И я вполне оценил их доброту и великодушие, когда уже перед самым прибытием на их станцию Иван Сергеевич, смущаясь и краснея, преподнес мне несколько рисинок в крохотной, из-под майонеза, баночке.
— Клавдия Васильевна просила передать, — сказал он. — А это немного изюма. Несколько ягодок обязательно должны присутствовать в субстанции.
— Мы польщены! Очень польщены! — уже на перроне
говорила Клавдия Васильевна, пожимая руку. — Приезжайте к нам.
— Да, просим... Пожалуйста. У нас садик, цветы, — бубнил Иван Сергеевич, очень смущаясь.
— И пишите, пожалуйста, пишите побольше. Мы будем следить за вашим творчеством. Это так неожиданно... Ваня, мы должен написать Юрию Николаевичу про тот случай... Это так к его прозе...
— Да, да... — кивал Иван Сергеевич. — Если вы захотите, я напишу.
Я дал им свой адрес и телефон.
— Приезжайте, — когда поезд тронулся и я стоял на подножке, сказала Клавдия Васильевна. — Мы очень, очень польщены.
И помахала сухонькой ладошкой в черной кружевной перчатке. Я только тогда и заметил, что на ее старенькой шляпке тоже кружевная черная вуалька.

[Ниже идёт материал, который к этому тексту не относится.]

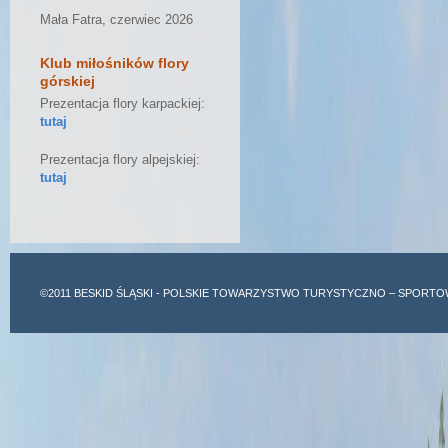
Mała Fatra, czerwiec 2026
Klub miłośników flory
górskiej
Prezentacja flory karpackiej:
tutaj
Prezentacja flory alpejskiej:
tutaj
©2011
BESKID ŚLĄSKI
- POLSKIE TOWARZYSTWO TURYSTYCZNO – SPORTO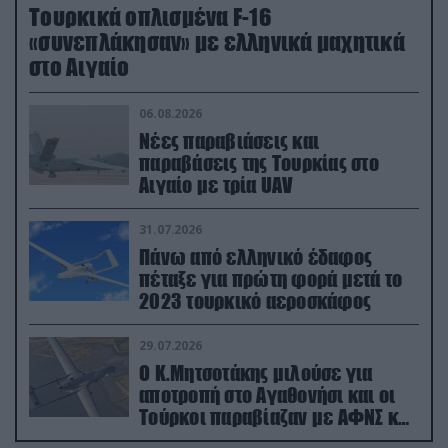
Τουρκικά οπλισμένα F-16
«συνεπλάκησαν» με ελληνικά μαχητικά
στο Αιγαίο
06.08.2026
Νέες παραβιάσεις και
παραβάσεις της Τουρκίας στο
Αιγαίο με τρία UAV
31.07.2026
Πάνω από ελληνικό έδαφος
πέταξε για πρώτη φορά μετά το
2023 τουρκικό αεροσκάφος
29.07.2026
Ο Κ.Μητσοτάκης μιλούσε για
αποτροπή στο Αγαθονήσι και οι
Τούρκοι παραβίαζαν με ΑΦΝΣ και
drone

«Какие милые старички, — думал я с удовольствием. — Совсем, совсем не современные». Мне было приятно думать о них и потом и чуть даже грустить, что их нет рядом.
Проводницы по-прежнему ссорились, чем-то отчаянно громыхая в своем купе, чинили мелкие неприятности: то задолго до станции закрывали туалеты, то, наоборот, распахивали двери, устраивая дурно пахнущие сквозняки, переставали греть титан, и обе с одинаковым остервенением препятствовали мне заварить свой, «домашний» чай.
В подобные путешествия я всегда беру с собой запас индийского чая и походный заварник.
Но ничто не могло испортить тогда настроения. Находясь в прекрасном расположении духа, я пытался даже поговорить с интуристской парой, вспоминая утраченные памятью школьные фразы из немецкого языка.